17 Things People With Ehlers-Danlos Syndrome Wish Their Doctors Knew


Though people with Ehlers-Danlos syndrome experience a wide array of symptoms and may present the condition in many different ways, most EDS “zebras” have one thing in common: frustrating experiences with doctors who don’t understand how to identify, diagnose or treat EDS. It can take years to get a diagnosis, and even then, doctors may not realize the co-morbid conditions, pain, and emotional effects of the disease.

We partnered with the Ehlers-Danlos Society to ask our Facebook communities what they wish doctors knew about EDS. In addition to their hope for doctors to educate themselves on the facts and current research about the condition, EDS patients also revealed the need for patience and compassion — qualities that can help patients feel supported and cared for by their doctors.

Here’s what they said:

1. “The pain is real. Even though you don’t see it, like a knife wound, it is absolutely real and not something that will ‘eventually heal.’ This is a lifelong condition we have to manage on a day-to-day basis.”

2. “Please don’t make a joke about me researching my condition and asking questions. Research is my only choice when half my doctors don’t even know what it is.”

3. “I am open to any suggestions, but I’m not rich. Your out-of-the-box suggestions make me leave your office feeling defeated and sad. I would love to do Bikram yoga, acupuncture, massage therapy, float tanks and twice weekly chiro care, but I cannot afford it. If these are the solutions to my illness without relying on opiates then why can’t or won’t my insurance cover any of them?”

4. “GPs are so used to seeing people when they are ill or on their worst days they forget that some of us are on our better days when they see us. If I am in your office, then I am having a ‘better day;’ you only see me on better days because that is when I can get in to see you. This might mean I’ve rested for the days prior to my appointment so I can get to you. Please take this into consideration.”

5. “Hypermobility is not flexibility: over time, hypermobility can cause stiffness and joint degeneration. EDS3 especially may present far differently in people as they age than it does in pediatric patients.”

6. “A multidisciplinary team needs to be involved in our care, and each member of the team needs to be aware of EDS and the complications that can arise from surgeries if the whole body isn’t taken into account. This is especially so with the internal workings.”

7. “Over my lifetime, I’ve just learned to live with pain and injuries, so when I complain of a problem, I really am impacted by it, even if I’m not yelling or crying over it. High pain tolerance is a necessity for people with EDS.”

8. “The one thing I get time and time again from health care professionals, the ones who do give this condition some credit, is ‘Oh you can’t have EDS, that condition only affects females.’ Now while I completely accept and understand that the vast majority of patients are female, there are many men like myself who’ve had their lives dramatically affected by this condition.”

9. “We’re often emotionally sensitive or defensive because most of us have endured years of disbelief and wrong diagnoses, so we might be a bit prickly!”

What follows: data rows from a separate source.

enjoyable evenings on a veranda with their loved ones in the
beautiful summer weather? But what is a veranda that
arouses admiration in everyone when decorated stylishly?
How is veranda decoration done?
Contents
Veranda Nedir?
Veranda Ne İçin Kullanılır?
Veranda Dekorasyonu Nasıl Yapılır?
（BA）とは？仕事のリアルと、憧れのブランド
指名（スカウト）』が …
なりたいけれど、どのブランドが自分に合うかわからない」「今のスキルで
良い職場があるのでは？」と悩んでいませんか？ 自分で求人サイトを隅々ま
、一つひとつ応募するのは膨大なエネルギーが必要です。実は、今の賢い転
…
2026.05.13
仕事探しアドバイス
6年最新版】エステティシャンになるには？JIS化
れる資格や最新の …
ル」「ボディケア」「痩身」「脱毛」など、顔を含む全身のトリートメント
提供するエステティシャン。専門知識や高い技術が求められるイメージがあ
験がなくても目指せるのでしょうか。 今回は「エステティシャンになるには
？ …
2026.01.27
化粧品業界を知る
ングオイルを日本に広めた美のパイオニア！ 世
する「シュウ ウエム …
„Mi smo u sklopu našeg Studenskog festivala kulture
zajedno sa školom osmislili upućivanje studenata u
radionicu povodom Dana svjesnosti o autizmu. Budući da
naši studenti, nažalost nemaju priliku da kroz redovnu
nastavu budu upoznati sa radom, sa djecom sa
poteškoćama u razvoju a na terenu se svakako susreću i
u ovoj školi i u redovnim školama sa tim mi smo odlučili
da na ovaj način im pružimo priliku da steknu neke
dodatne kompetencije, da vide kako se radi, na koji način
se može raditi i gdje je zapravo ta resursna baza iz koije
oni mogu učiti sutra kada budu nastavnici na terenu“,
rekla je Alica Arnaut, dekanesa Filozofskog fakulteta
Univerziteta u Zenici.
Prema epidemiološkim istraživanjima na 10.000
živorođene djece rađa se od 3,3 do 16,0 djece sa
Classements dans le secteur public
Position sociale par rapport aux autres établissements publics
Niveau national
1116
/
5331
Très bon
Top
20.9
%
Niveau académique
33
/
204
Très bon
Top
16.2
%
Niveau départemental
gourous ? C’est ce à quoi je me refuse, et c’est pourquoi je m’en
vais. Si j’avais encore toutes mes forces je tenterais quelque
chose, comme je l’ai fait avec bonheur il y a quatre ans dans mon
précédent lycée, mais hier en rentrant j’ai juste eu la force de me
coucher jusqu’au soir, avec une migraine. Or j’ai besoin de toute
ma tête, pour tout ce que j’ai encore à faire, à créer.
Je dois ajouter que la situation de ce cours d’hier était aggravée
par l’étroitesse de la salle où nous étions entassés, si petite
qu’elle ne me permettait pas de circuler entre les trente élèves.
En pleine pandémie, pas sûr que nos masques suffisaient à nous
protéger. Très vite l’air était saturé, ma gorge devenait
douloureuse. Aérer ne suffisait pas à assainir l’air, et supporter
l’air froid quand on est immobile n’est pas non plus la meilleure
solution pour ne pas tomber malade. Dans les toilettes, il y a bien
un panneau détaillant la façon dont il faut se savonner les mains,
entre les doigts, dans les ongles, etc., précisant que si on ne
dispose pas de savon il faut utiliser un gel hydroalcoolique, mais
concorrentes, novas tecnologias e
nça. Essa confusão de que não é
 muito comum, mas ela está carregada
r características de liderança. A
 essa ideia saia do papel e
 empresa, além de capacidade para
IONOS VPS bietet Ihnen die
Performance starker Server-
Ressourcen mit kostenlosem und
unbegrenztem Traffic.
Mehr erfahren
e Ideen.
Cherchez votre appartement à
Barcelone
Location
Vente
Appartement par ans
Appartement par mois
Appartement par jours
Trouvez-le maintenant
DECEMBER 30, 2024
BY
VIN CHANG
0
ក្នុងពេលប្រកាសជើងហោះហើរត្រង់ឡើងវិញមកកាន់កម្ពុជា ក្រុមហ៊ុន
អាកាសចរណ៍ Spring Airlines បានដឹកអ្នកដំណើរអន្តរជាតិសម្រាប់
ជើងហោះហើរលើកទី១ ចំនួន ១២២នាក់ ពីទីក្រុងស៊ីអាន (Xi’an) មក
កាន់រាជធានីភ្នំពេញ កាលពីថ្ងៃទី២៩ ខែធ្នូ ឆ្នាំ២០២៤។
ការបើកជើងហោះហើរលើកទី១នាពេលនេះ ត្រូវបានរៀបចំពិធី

10. “I wish the war on prescription narcotics would end at the patient level. Seeking relief for chronic pain, joint subluxation and dislocation is not pill-seeking. A patient should not feel embarrassed to ask for help with their pain management.”

11. “EDS is so much more than hypermobile joints and stretchy skin! It has several common co-morbid conditions, and the physical and psychological effects are widespread. Every zebra is different and this condition is very real!”

12. “Sometimes the reason for my pain doesn’t show up on all the fancy testing you have, and on the same note, one doctor may look at my results and say “perfectly normal” while another, who’s trained in seeing EDS-related issues, may pick up on three to five different problems all while viewing the same tests. This is why, unfortunately, EDS has cost me so much money. There just aren’t enough doctors who know how to diagnose and treat it.”

13. “We are sick and tired of being sick. Just keep on reassuring us and giving us back that hope because you’re the only one we can go to.”

14. “It’s OK to use ‘phone a friend’ or pick up some medical literature, since the MD at the end of your name isn’t synonymous with ‘omnipotent.’”

15. “They cannot possibly understand EDS more than a patient who lives with it. When we say our bodies do something their medical textbooks and studies don’t mention, they don’t get to tell us we’re wrong. We learn new things about EDS far before any doctor.”

16. “Any suggestions or attempts to help me and treat my condition are huge when so many doctors read my charts and say, ‘Yeah, I don’t really know anything about that.’ And it is so incredibly encouraging when a doctor does know about EDS and offers something to help without me even mentioning it. I feel so encouraged after those appointments.”

17. “Don’t treat us like a experiment or a trial. Yes, it may be fascinating for you as a doctor to explore our condition as you haven’t come across it yet, but remember we are people at the same time and need people to treat us with care and respect.”